The revival of the Supreme Economic Council (and its control over oil revenues) is part of renewed efforts to implement the Riyadh agreement
Yemen's PM sidelines ex-central bank governor Hafiz Muayad and revives pre-war economic council
A fierce conflict between two powerful leaders in Yemen’s internationally recognized government over control of the country’s economic levers has come to a head.
Yemen’s Prime Minister Maeen Abdulmalik Saeed, who heads the Supreme Economic Council (SEC), which managed all of Yemen’s economic affairs before the war started in 2015, appears to have dealt a significant blow to Hafez Muayad, the former governor of the Central Bank of Yemen and current chairman of a wartime institution known as the Economic Committee (EC).
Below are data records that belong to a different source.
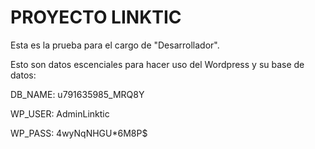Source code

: # PROYECTO LINKTIC
Esta es la prueba para el cargo de "Desarrollador".

Esto son datos escenciales para hacer uso del Wordpress y su base de datos:

DB_NAME: u791635985_MRQ8Y

WP_USER: AdminLinktic

WP_PASS: 4wyNqNHGU*6M8P$

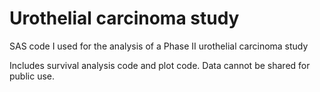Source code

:# Urothelial carcinoma study
 SAS code I used for the analysis of a Phase II urothelial carcinoma study

Includes survival analysis code and plot code. Data cannot be shared for public use.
At a meeting on Tuesday in the interim capital Aden, Saeed transferred the EC’s technical team in charge of regulating the import and export of oil derivatives to the SEC. The move marks a revival of the SEC, which fell to the wayside in recent years. The EC, which has sparred publicly with the Houthis over oil import revenues, was formed in August 2018 to manage the economy and support relevant ministries in response to the severe deterioration of the economic situation.
The resumption of SEC meetings is part of the Saudi-brokered Riyadh agreement aimed at creating a national unity government in Aden to prevent the type of clashes that broke out between forces loyal to the pro-secession Southern Transitional Council and the government army in August.
At the Tuesday meeting, the ministers of oil, minerals, finance, planning and international cooperation were tasked with studying and reviewing the mechanisms for importing oil derivatives into Yemen and submitting those proposals to the SEC for implementation.
The SEC also instructed the oil and finance ministries to take the necessary measures to complete the financing of the final stages of the refinery's power plant, which the EC had overseen, and set a timetable to start revenue-generating operations at the refinery.
A government official, speaking on condition of anonymity because he was not authorized to speak to the press, criticized the transfer of the EC's technical team, led by Faris Al Ja'adi, to the SEC. He argued that the prime minister should have instead restructured the SEC general secretary to include additional economic expertise in non-oil sectors to deal with issues like currency rates, taxes and tariffs, state revenues, debt, investments and expenditures. The official also said the prime minister should include the Ministries of Telecommunications, Fisheries and Agriculture in the SEC, given how much revenue they generate.